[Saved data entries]
=== Section Start ===

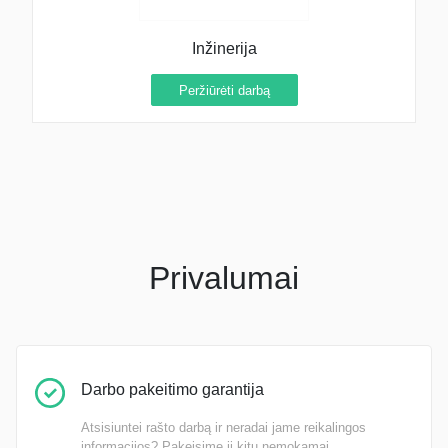
Inžinerija
Peržiūrėti darbą
Privalumai
Darbo pakeitimo garantija
Atsisiuntei rašto darbą ir neradai jame reikalingos
informacijos? Pakeisime jį kitu nemokamai.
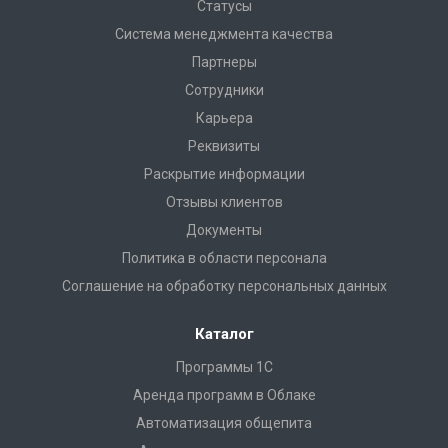
Статусы
Система менеджмента качества
Партнеры
Сотрудники
Карьера
Реквизиты
Раскрытие информации
Отзывы клиентов
Документы
Политика в области персонала
Соглашение на обработку персональных данных
Каталог
Программы 1С
Аренда программ в Облаке
Автоматизация общепита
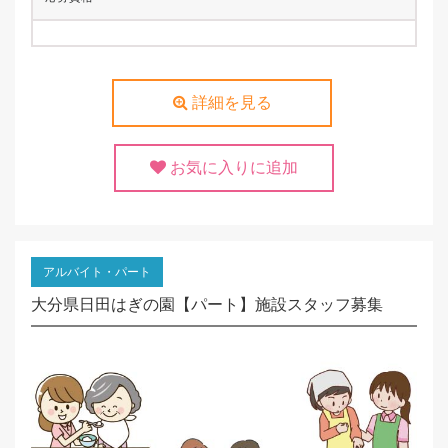
詳細を見る
お気に入りに追加
アルバイト・パート
大分県日田はぎの園【パート】施設スタッフ募集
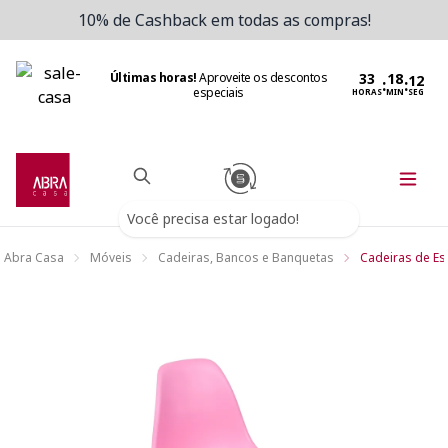
10% de Cashback em todas as compras!
Últimas horas!
Aproveite os descontos
:
:
especiais
HORAS
MIN
SEG
Você precisa estar logado!
Abra Casa
Móveis
Cadeiras, Bancos e Banquetas
Cadeiras de Esc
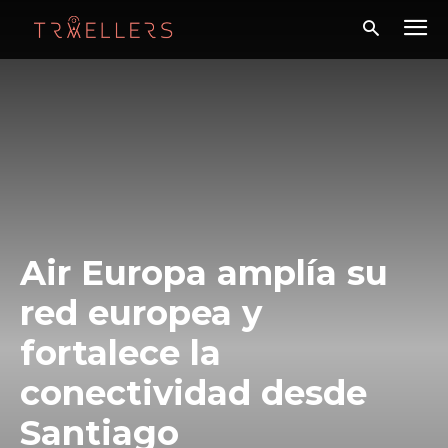
Air Europa amplía su
red europea y
fortalece la
conectividad desde
Santiago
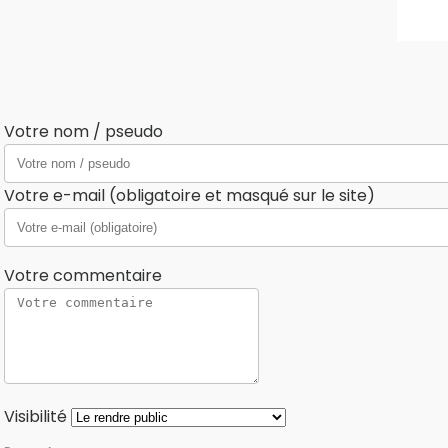
Votre nom / pseudo
Votre e-mail (obligatoire et masqué sur le site)
Votre commentaire
Visibilité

=== Section End ===

### [Exercise goal]
Reproduce the full text of the listing above word for word, line by line, leaving out the picture markers.

### [Answer to the problem]
Inžinerija
Peržiūrėti darbą
Privalumai
Darbo pakeitimo garantija
Atsisiuntei rašto darbą ir neradai jame reikalingos
informacijos? Pakeisime jį kitu nemokamai.
Статусы
Система менеджмента качества
Партнеры
Сотрудники
Карьера
Реквизиты
Раскрытие информации
Отзывы клиентов
Документы
Политика в области персонала
Соглашение на обработку персональных данных
Каталог
Программы 1С
Аренда программ в Облаке
Автоматизация общепита
詳細を見る
お気に入りに追加
アルバイト・パート
大分県日田はぎの園【パート】施設スタッフ募集
10% de Cashback em todas as compras!
Últimas horas!
Aproveite os descontos
:
:
especiais
HORAS
MIN
SEG
Você precisa estar logado!
Abra Casa
Móveis
Cadeiras, Bancos e Banquetas
Cadeiras de Esc
Air Europa amplía su
red europea y
fortalece la
conectividad desde
Santiago
Votre nom / pseudo
Votre e-mail (obligatoire et masqué sur le site)
Votre commentaire
Visibilité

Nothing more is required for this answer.